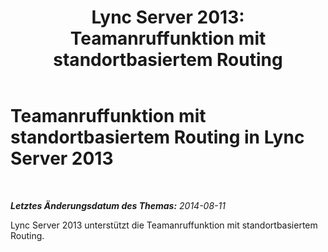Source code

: ﻿---
title: 'Lync Server 2013: Teamanruffunktion mit standortbasiertem Routing'
TOCTitle: Teamanruffunktion
ms:assetid: f882c193-ec3e-4712-b6da-30e1d99d47cd
ms:mtpsurl: https://technet.microsoft.com/de-de/library/Dn781123(v=OCS.15)
ms:contentKeyID: 62757533
ms.date: 05/19/2016
mtps_version: v=OCS.15
ms.translationtype: HT
---

# Teamanruffunktion mit standortbasiertem Routing in Lync Server 2013

 

_**Letztes Änderungsdatum des Themas:** 2014-08-11_

Lync Server 2013 unterstützt die Teamanruffunktion mit standortbasiertem Routing.

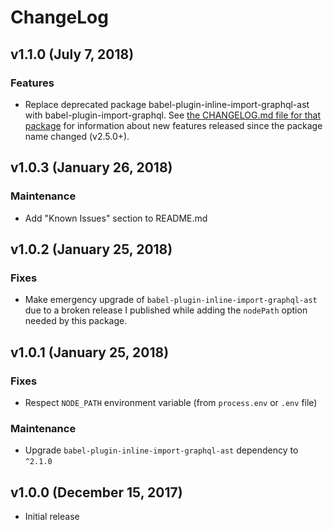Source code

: # ChangeLog

## v1.1.0 (July 7, 2018)

### Features

- Replace deprecated package babel-plugin-inline-import-graphql-ast with babel-plugin-import-graphql. See [the CHANGELOG.md file for that package](https://github.com/detrohutt/babel-plugin-import-graphql/blob/master/CHANGELOG.md) for information about new features released since the package name changed (v2.5.0+).

## v1.0.3 (January 26, 2018)

### Maintenance

- Add "Known Issues" section to README.md

## v1.0.2 (January 25, 2018)

### Fixes

- Make emergency upgrade of `babel-plugin-inline-import-graphql-ast` due to a broken release I published while adding the `nodePath` option needed by this package.

## v1.0.1 (January 25, 2018)

### Fixes

- Respect `NODE_PATH` environment variable (from `process.env` or `.env` file)

### Maintenance

- Upgrade `babel-plugin-inline-import-graphql-ast` dependency to `^2.1.0`

## v1.0.0 (December 15, 2017)

- Initial release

■ ■ ■ ■

▶ Work task
Arrange the source text of all the records as a JSON list of strings, one string per line, with blank lines omitted. Leave the pictures out.

▶ Reply
[
  "Source code",
  ": ﻿---",
  "title: 'Lync Server 2013: Teamanruffunktion mit standortbasiertem Routing'",
  "TOCTitle: Teamanruffunktion",
  "ms:assetid: f882c193-ec3e-4712-b6da-30e1d99d47cd",
  "ms:mtpsurl: https://technet.microsoft.com/de-de/library/Dn781123(v=OCS.15)",
  "ms:contentKeyID: 62757533",
  "ms.date: 05/19/2016",
  "mtps_version: v=OCS.15",
  "ms.translationtype: HT",
  "---",
  "# Teamanruffunktion mit standortbasiertem Routing in Lync Server 2013",
  "_**Letztes Änderungsdatum des Themas:** 2014-08-11_",
  "Lync Server 2013 unterstützt die Teamanruffunktion mit standortbasiertem Routing.",
  "Source code",
  ": # ChangeLog",
  "## v1.1.0 (July 7, 2018)",
  "### Features",
  "- Replace deprecated package babel-plugin-inline-import-graphql-ast with babel-plugin-import-graphql. See [the CHANGELOG.md file for that package](https://github.com/detrohutt/babel-plugin-import-graphql/blob/master/CHANGELOG.md) for information about new features released since the package name changed (v2.5.0+).",
  "## v1.0.3 (January 26, 2018)",
  "### Maintenance",
  "- Add \"Known Issues\" section to README.md",
  "## v1.0.2 (January 25, 2018)",
  "### Fixes",
  "- Make emergency upgrade of `babel-plugin-inline-import-graphql-ast` due to a broken release I published while adding the `nodePath` option needed by this package.",
  "## v1.0.1 (January 25, 2018)",
  "### Fixes",
  "- Respect `NODE_PATH` environment variable (from `process.env` or `.env` file)",
  "### Maintenance",
  "- Upgrade `babel-plugin-inline-import-graphql-ast` dependency to `^2.1.0`",
  "## v1.0.0 (December 15, 2017)",
  "- Initial release"
]